Белое сердце | страница 7



Как я уже сказал, первое из этих неприятных ощущений появилось у меня в начале нашего свадебного путешествия, в Майами, городе отвратительном, но с очень хорошими пляжами для молодоженов, усилилось в Новом Орлеане и Мехико, а еще больше — в Гаване, и вот уже почти год, с тех пор, как мы вернулись и обновили наш так заботливо обустроенный дом, оно живет во мне, а может быть, — в нас. Второе чувство решительно заявило о себе в конце поездки, да, именно тогда, в Гаване, городе, не совсем мне чужом: там родилась и оттуда девочкой приехала в Мадрид моя бабушка, мать Тересы и Хуаны Агилера.

Это случилось в отеле, где мы провели три дня и три ночи (у нас было не слишком много денег, и мы не могли нигде подолгу задерживаться). Однажды во время прогулки Луиса вдруг почувствовала себя плохо, так плохо, что мы поспешили вернуться в отель, чтобы она могла прилечь. У нее был жар, ее мутило. Она с трудом держалась на ногах. Наверняка она просто съела что-нибудь не то, но поначалу я испугался, не подхватила ли она в Мексике какую-нибудь заразу из тех, что с такой легкостью цепляются к европейцам.

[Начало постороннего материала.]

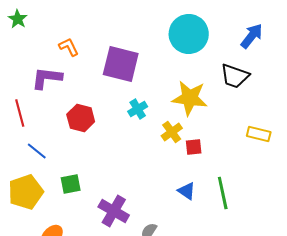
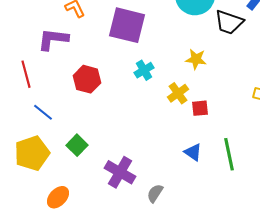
black trapezoid: (235, 76) -> (229, 22), moved
yellow star: (190, 98) -> (196, 59), size x0.6
green square: (71, 184) -> (77, 145), turned -35

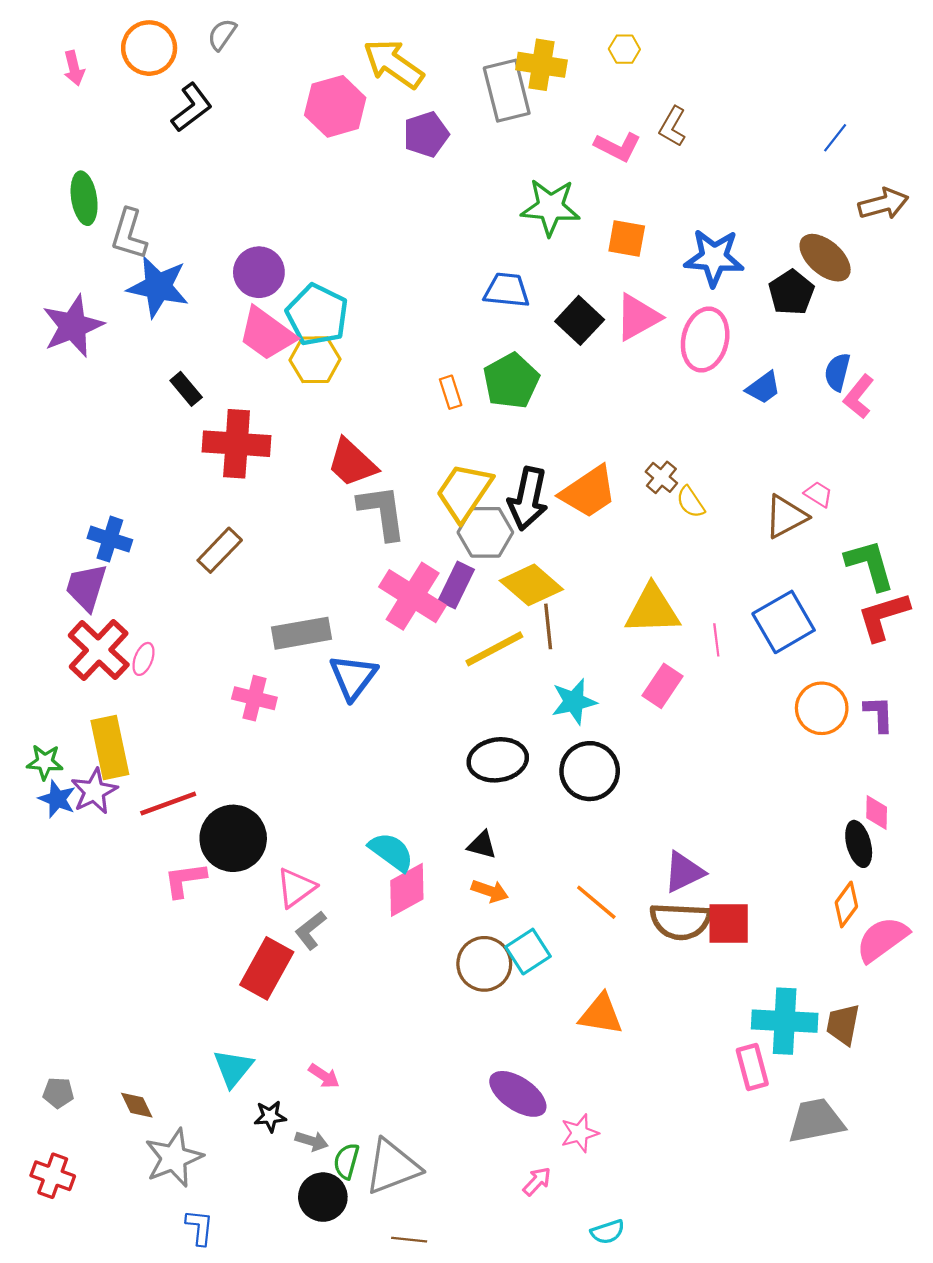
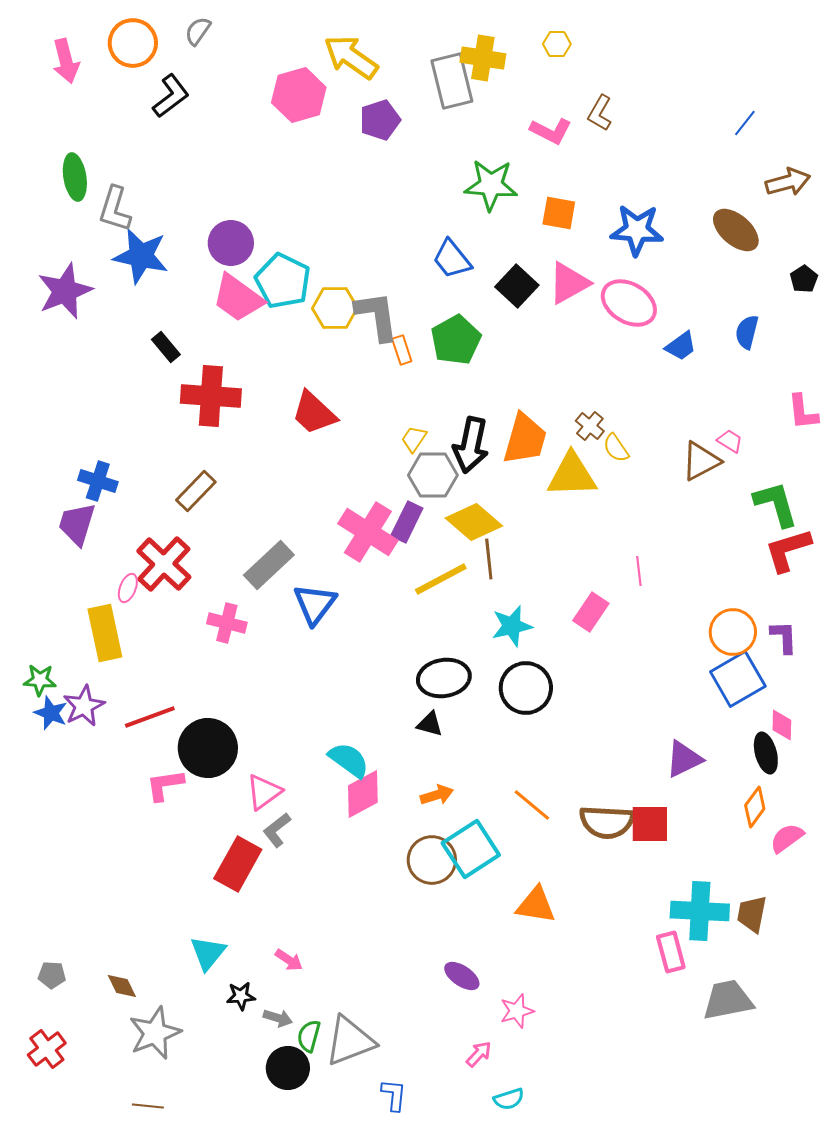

Возможные несчастья, смутные предчувствия которых таились в моей душе со дня свадьбы, начинали приобретать реальные очертания, и среди них был страх болезни и смерти той, что должна была разделить со мной жизнь, мое конкретное будущее и будущее из моих фантазий (хотя мне и казалось, что с последним уже покончено, а моя жизнь — или даже наши жизни — была уже наполовину прожита). Мы решили пока не вызывать врача, а посмотреть, не пройдет ли все само собой, я уложил ее в постель, нашу гостиничную супружескую постель, чтобы она поспала. Она задремала, я старался не шуметь, чтобы не потревожить ее сон, а лучший способ не шуметь и при этом не скучать и не испытывать соблазна как-то нарушить тишину или заговорить с Луисой, — это выйти на балкон и смотреть оттуда на улицу, разглядывать прохожих, их походку, одежду, слушать их голоса, превращенные расстоянием в неясное бормотанье. Но я смотрел вокруг, а мыслями был в комнате за моей спиной, где на кровати, свернувшись, лежала Луиса, и ничто другое сейчас меня не интересовало. Я смотрел вокруг, как смотрит человек, который пришел на вечеринку, зная, что там не будет той единственной, ради которой он пришел, потому что она осталась дома с мужем. Эта единственная лежала сейчас в постели, больная, оберегаемая своим мужем, лежала в комнате за моей спиной.